Um dos equívocos de avaliação do Partido dos Empreendedores é imaginar que seus limites de atuação estariam estrangulados pelo estreitamento classista. Entendem-se que o PE seria mais uma gôndola no supermercado de agremiações partidárias que infestam o cenário nacional. Nesse caso, também, o PT serve como exemplo. Não é por se chamar Partido dos Trabalhadores que o clube político liderado por Lula volta-se unicamente para quem tem atividade fabril. Aos primeiros tempos de macacão e de corporativismo metalúrgico sucederam-se transformações que colocaram o partido dimensionalmente em outras esferas econômicas e sociais.


 


Em contraponto à ideologia socialista do PT, o PE estaria direcionado ao liberalismo. Socialismo e liberalismo, como se sabe, são historicamente antípodas. Mas estão se aproximando em praças mais modernas, como na Inglaterra de Tony Blair, executor da Terceira Via tão contestada por esquerdistas mais empedernidos.

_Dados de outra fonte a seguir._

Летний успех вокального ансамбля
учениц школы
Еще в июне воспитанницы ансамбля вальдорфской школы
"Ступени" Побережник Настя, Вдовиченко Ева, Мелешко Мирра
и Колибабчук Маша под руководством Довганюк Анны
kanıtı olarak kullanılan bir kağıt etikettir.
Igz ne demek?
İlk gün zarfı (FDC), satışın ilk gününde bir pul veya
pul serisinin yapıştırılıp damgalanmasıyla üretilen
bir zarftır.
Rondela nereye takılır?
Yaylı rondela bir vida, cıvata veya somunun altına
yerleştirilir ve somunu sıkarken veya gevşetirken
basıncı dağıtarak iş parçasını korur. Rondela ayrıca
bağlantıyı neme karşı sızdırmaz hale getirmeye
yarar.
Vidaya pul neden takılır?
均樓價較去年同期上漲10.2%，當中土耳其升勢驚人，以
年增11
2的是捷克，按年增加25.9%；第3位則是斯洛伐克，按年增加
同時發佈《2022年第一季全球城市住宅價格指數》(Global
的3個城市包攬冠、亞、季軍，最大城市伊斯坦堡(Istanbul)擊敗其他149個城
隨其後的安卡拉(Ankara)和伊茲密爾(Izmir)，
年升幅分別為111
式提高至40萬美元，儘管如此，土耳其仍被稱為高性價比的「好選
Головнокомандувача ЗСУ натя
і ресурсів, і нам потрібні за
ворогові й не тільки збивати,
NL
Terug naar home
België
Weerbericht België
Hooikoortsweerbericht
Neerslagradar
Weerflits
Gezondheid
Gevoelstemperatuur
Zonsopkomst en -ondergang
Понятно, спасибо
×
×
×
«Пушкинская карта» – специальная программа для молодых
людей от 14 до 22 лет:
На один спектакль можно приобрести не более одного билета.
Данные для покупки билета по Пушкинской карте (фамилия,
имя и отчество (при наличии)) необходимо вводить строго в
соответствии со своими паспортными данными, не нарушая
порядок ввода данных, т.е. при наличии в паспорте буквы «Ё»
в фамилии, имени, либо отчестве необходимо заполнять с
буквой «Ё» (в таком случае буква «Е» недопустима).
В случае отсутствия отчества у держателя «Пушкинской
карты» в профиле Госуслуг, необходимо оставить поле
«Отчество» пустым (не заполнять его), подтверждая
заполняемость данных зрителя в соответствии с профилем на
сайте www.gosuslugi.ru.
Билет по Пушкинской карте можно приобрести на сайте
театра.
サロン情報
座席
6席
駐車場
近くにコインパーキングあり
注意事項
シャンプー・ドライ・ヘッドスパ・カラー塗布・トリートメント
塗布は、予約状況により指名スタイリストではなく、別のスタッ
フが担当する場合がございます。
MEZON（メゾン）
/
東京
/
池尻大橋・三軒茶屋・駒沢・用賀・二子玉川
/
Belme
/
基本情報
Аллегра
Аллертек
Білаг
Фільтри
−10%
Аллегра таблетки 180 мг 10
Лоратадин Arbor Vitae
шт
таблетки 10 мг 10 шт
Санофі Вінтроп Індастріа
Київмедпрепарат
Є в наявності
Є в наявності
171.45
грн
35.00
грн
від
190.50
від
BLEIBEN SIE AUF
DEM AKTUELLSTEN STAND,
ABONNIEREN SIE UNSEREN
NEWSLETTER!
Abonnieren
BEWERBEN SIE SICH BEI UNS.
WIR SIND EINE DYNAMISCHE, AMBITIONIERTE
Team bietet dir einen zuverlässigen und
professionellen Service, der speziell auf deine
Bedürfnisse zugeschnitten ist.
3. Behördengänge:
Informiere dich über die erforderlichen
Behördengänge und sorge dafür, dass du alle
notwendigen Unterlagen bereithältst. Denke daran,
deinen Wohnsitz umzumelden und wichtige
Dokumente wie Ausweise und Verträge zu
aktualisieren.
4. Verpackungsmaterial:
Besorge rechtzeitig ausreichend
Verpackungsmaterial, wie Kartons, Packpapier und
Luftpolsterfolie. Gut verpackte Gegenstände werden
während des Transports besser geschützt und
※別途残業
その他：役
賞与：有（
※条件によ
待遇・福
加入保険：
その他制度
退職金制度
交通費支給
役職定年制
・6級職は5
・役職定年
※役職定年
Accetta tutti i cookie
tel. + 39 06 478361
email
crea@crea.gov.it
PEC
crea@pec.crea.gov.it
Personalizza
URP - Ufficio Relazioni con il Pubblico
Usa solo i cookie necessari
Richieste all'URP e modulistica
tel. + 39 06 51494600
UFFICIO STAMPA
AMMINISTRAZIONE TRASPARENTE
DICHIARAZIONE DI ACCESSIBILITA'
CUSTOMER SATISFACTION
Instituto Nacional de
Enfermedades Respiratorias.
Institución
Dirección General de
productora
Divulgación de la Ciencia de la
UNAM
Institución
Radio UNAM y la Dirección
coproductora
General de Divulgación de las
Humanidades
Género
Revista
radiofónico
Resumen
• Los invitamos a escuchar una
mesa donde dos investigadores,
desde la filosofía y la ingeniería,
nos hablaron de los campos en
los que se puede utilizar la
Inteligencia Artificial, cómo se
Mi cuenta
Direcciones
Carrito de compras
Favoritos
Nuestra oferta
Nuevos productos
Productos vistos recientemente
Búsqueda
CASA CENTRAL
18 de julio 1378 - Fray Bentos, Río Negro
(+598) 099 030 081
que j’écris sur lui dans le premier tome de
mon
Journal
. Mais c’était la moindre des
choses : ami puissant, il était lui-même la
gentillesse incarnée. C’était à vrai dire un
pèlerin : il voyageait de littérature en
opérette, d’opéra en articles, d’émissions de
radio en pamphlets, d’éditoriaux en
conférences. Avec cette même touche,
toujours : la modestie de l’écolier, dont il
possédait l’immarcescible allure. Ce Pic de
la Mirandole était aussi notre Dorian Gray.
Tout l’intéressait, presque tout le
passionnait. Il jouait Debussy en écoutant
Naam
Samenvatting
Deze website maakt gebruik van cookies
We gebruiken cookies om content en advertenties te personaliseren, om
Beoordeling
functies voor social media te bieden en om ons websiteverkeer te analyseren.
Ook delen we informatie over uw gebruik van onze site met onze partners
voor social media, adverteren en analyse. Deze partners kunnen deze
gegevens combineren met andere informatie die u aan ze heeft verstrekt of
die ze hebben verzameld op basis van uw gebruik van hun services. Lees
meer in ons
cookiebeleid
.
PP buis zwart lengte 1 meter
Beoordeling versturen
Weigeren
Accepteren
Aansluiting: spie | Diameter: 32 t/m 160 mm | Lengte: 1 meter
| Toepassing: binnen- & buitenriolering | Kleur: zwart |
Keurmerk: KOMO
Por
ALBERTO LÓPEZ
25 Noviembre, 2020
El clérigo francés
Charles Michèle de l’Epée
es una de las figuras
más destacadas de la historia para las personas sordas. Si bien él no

E cada vez mais se enamoram em outros territórios europeus, onde fortalezas do Estado-do-Bem-Estar-Social começam a ruir por fadiga de material, sobretudo pela dificuldade de ajustar o sistema de seguridade social devorador pantagruélico do orçamento público.


 


Diminuir distância


 


Particularmente no Grande ABC, o engajamento dos empreendedores em torno de um partido político que de fato os represente acabaria por diminuir a diferença de força institucional entre a livre iniciativa e o Estado, no caso as administrações públicas municipais.


 


Paradoxalmente, embora seja uma região forjada ao longo do século passado pelo empreendedorismo privado, quem dá as cartas locais são os burocratas do Poder Público. Entretanto, como sempre foram pouco habilidosos na arte de distribuir o baralho econômico, os administradores públicos que passaram e também os que estão ocupando os Paços Municipais conseguiram a proeza de lançar o Grande ABC na desconfortável situação de perder uma rodada de truco desenvolvimentista mesmo com o zape na mão.


 


Sim, porque quem partiu na liderança em duas frentes de batalha, nos setores químico/petroquímico e automobilístico, não poderia ter perdido o bonde da história da complementaridade de matrizes produtivas. Continuamos a depender exageradamente desses dois setores altamente competitivos e, por isso mesmo, devoradores de empregos e suscetíveis demais à globalização.


 


A mobilização de empreendedores de todos os tamanhos, mas principalmente dos micros e pequenos, teria ação terapêutica inacreditável porque nenhum administrador público local e seus assessores estão preparados psicologicamente para uma blitz de cobranças. Instrumentos técnicos, então, são heresia. Haja vista a pobreza franciscana dos orçamentos das supostas secretarias de Desenvolvimento Econômico criadas há apenas quatro anos.


 


O que se tem atualmente é quase que completa omissão dos empreendedores, o que facilita aos governos municipais nadarem de braçadas em cronogramas de obras sociais movidas a impostos cada vez mais elevados, numa réplica nua e crua do que o noticiário trata de divulgar do governo federal. Os mesmos prefeitos de oposição a Fernando Henrique Cardoso que condenam a abertura desastrada da economia nacional agem com desembaraço na imprevidência coletiva ao permitirem, por exemplo, que todo o território regional seja ocupado por grandes empreendimentos comerciais, em detrimento dos pequenos.


 


Embora Marte esteja mais próximo, é melhor os empreendedores tratarem de passar sebo nas canelas da participação política. Os governantes de plantão só costumam ouvir quem faz barulho, quem agita bandeiras literais ou figuradas. Os empreendedores são uma massa omissa e silente que faz a alegria dos arrecadadores de impostos. Cada vez mais expressivos, por sinal.